The Purpose of This Blog Site

Why would a straight, married, father of two heterosexual children, and Christian pastor want to get mixed up in the most controversial, hate-filled and career ending ministry in support of LGBTs? Especially when there is absolutely no pressure on me to enter this fray. No, I don't have a death wish, or have a gay lover secreted away somewhere. I'm basically a normal guy. I shy away from confrontation and go out of my way to find mutually satisfying outcomes in disputes.

So, what am I doing here? Very simply, I've learned that the gospel of Jesus Christ compels me to come to the side of the oppressed wherever and whenever they are found. Harvard’s Byrne Fone calls homophobia “the last respectable bigotry in America.” Christians may not be responsible for creating homophobia, but we sure are responsible for maintaining it. Victims of spiritual abuse (not to mention, for now, physical abuse) abound. We have literally driven these “other than ourselves” from our churches. They have been demonized, scapegoated and condemned for so long and so often that to find one out of the closet in a congregation beats the odds of winning the lottery. We should be ashamed, but we are not; we should repent, but we do not. And the most amazing thing of all is that we need, for our own sakes, the presence of nonheterosexual Christians in our congregations and don’t have a clue as to why.

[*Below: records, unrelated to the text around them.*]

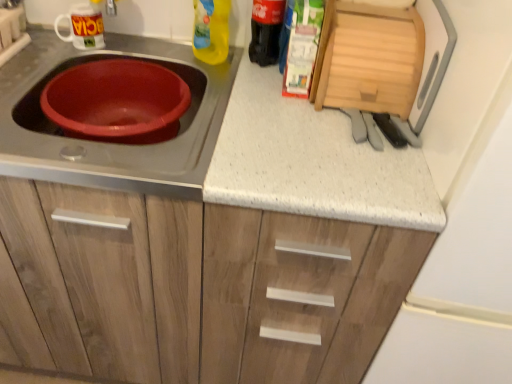
Where is `free point in front of black glass bottle at upper right, which appears as the 2th bottle when viewed from the left`? Image resolution: width=512 pixels, height=384 pixels. free point in front of black glass bottle at upper right, which appears as the 2th bottle when viewed from the left is located at coordinates (258, 91).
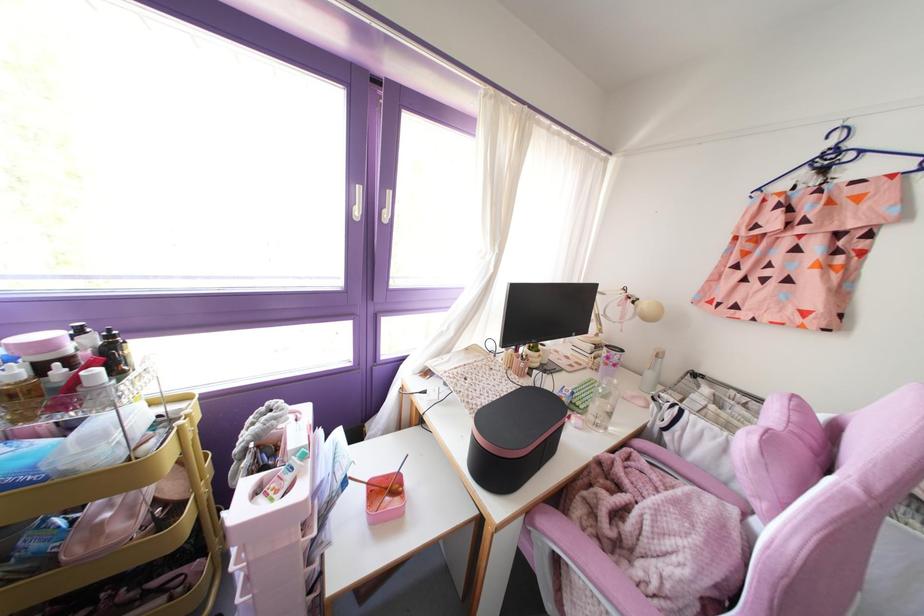
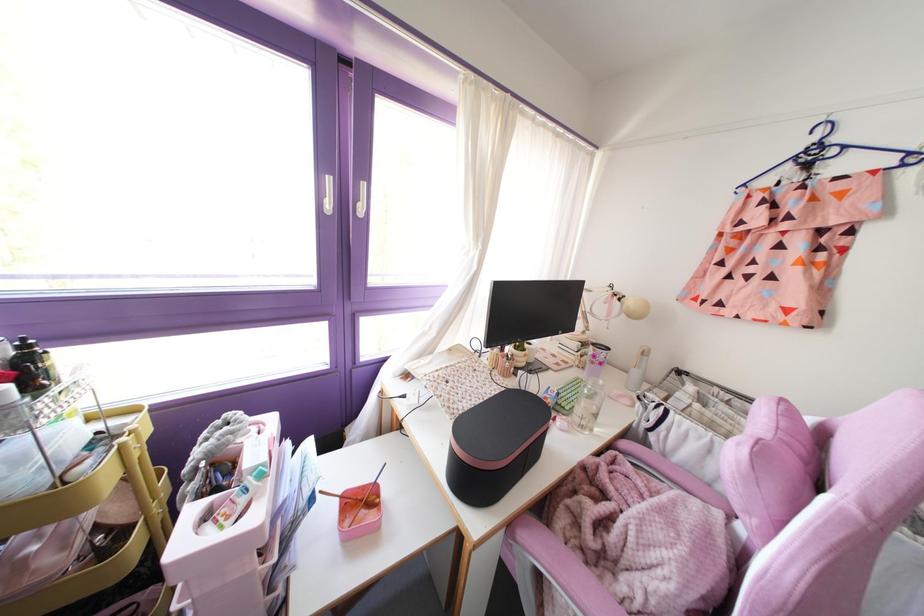
The point at (383,476) is marked in the first image. Where is the corresponding point in the second image?

(359, 487)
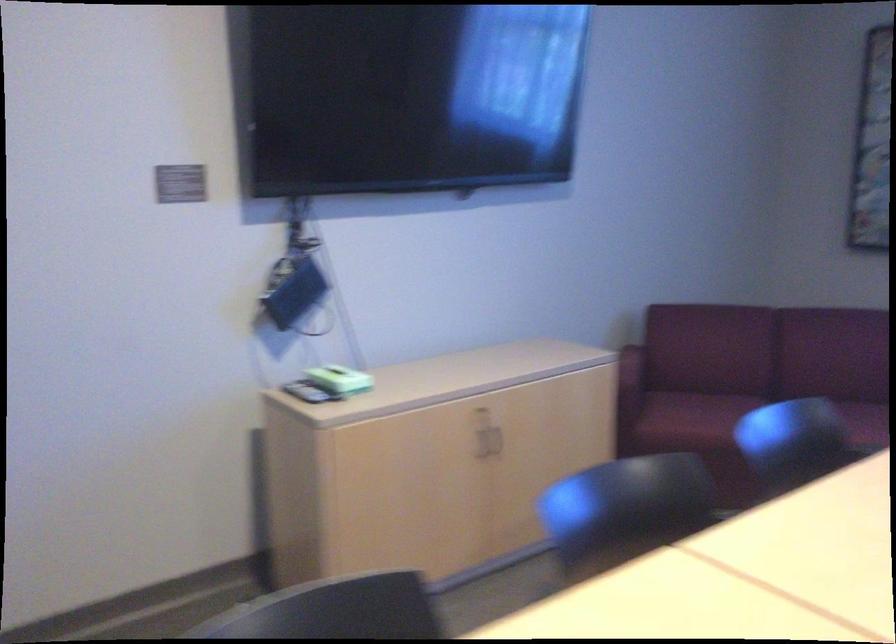
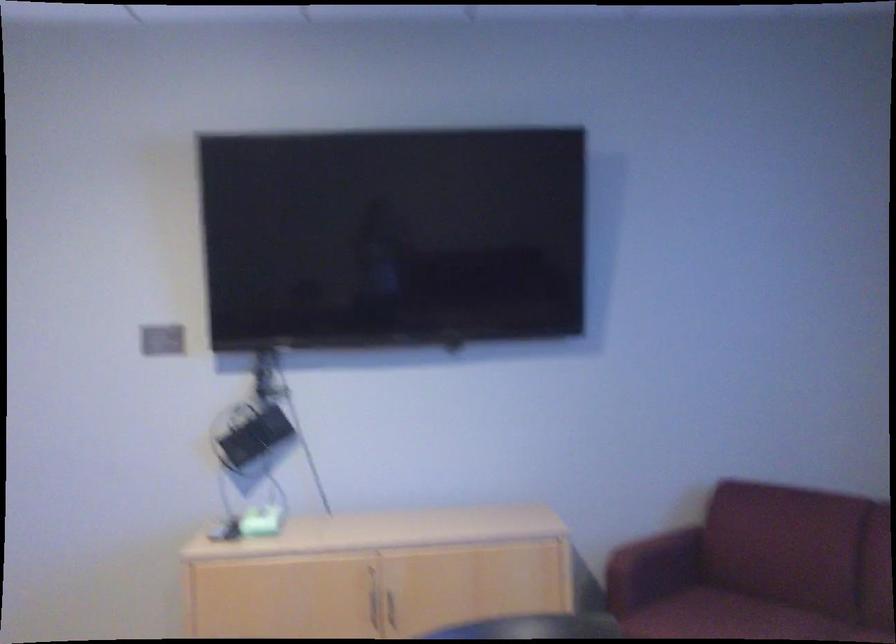
The point at (490,438) is marked in the first image. Where is the corresponding point in the second image?

(392, 607)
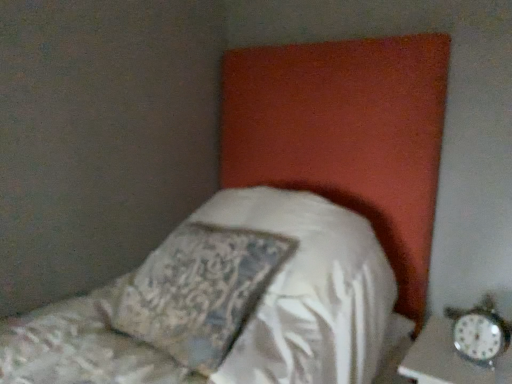
Question: Considering their positions, is metallic silver alarm clock at lower right located in front of or behind silky white pillow at center?

Choices:
 (A) front
 (B) behind

Answer: (B)

Question: Choose the correct answer: Is metallic silver alarm clock at lower right inside silky white pillow at center or outside it?

Choices:
 (A) inside
 (B) outside

Answer: (B)

Question: Is metallic silver alarm clock at lower right taller or shorter than silky white pillow at center?

Choices:
 (A) tall
 (B) short

Answer: (B)

Question: Considering the positions of silky white pillow at center and metallic silver alarm clock at lower right in the image, is silky white pillow at center taller or shorter than metallic silver alarm clock at lower right?

Choices:
 (A) tall
 (B) short

Answer: (A)

Question: Does point (245, 246) appear closer or farther from the camera than point (497, 332)?

Choices:
 (A) closer
 (B) farther

Answer: (B)

Question: Visually, is silky white pillow at center positioned to the left or to the right of metallic silver alarm clock at lower right?

Choices:
 (A) right
 (B) left

Answer: (B)

Question: From the image's perspective, is silky white pillow at center above or below metallic silver alarm clock at lower right?

Choices:
 (A) above
 (B) below

Answer: (A)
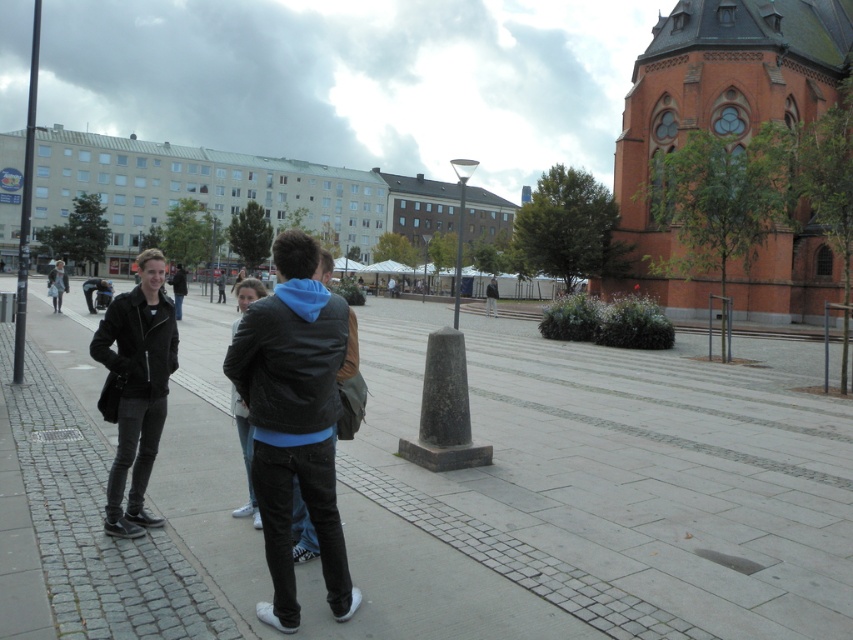
Question: Can you confirm if black leather jacket at left is thinner than matte black jacket at center?

Choices:
 (A) yes
 (B) no

Answer: (A)

Question: Among these points, which one is nearest to the camera?

Choices:
 (A) (178, 273)
 (B) (157, 397)
 (C) (345, 605)

Answer: (C)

I do not come to this struggle as their savior; I come as a repentant homophobe who has received much from the gay community and has more to learn about being a Christian from them. In future blogs, I intend to delve into the gifts gays bring to a congregation, gifts that are desperately needed, yet entirely absent from most congregations. Suffice it to say for now that the straight church has much to learn. In fact, if we don’t learn these lessons, we are at risk of losing our own way. No, I am no savior. I am a grateful recipient of their unmerited grace.

LGBT Christians (yes, there is such a thing), do not need us, at least not in our present state of hostility. They have managed to carve out an existence at the edge of the church at great expense to themselves which has ennobled them in ways that we cannot approach. When, at last, the straight congregations find their way to welcoming and affirming them, it will not be because we finally understand the issue. No, it will be because we finally understand our own desperate need for them in our midst.

This blog, then, is an effort to bring the straight church to its senses. It is an effort to bring the message of the inclusive gospel that will confront us with our sins and bring us to our knees. It is a plea to those we’ve textually abused not to abandon us, but to nurture us and witness to the life changing power of Jesus. This is why I am in this struggle, and hope to convince you to join it yourself. I can guarantee you two things: your life will never be the same, and you’ll be thankful for that. On the other hand, if you don’t need convincing, welcome aboard. I hope to hear from you, as well as those who disagree. Maybe we can come together on at least this: what we share in Christ is more valuable than our disagreements. And I ask you, would you be willing to extend that grace to those “other than ourselves?”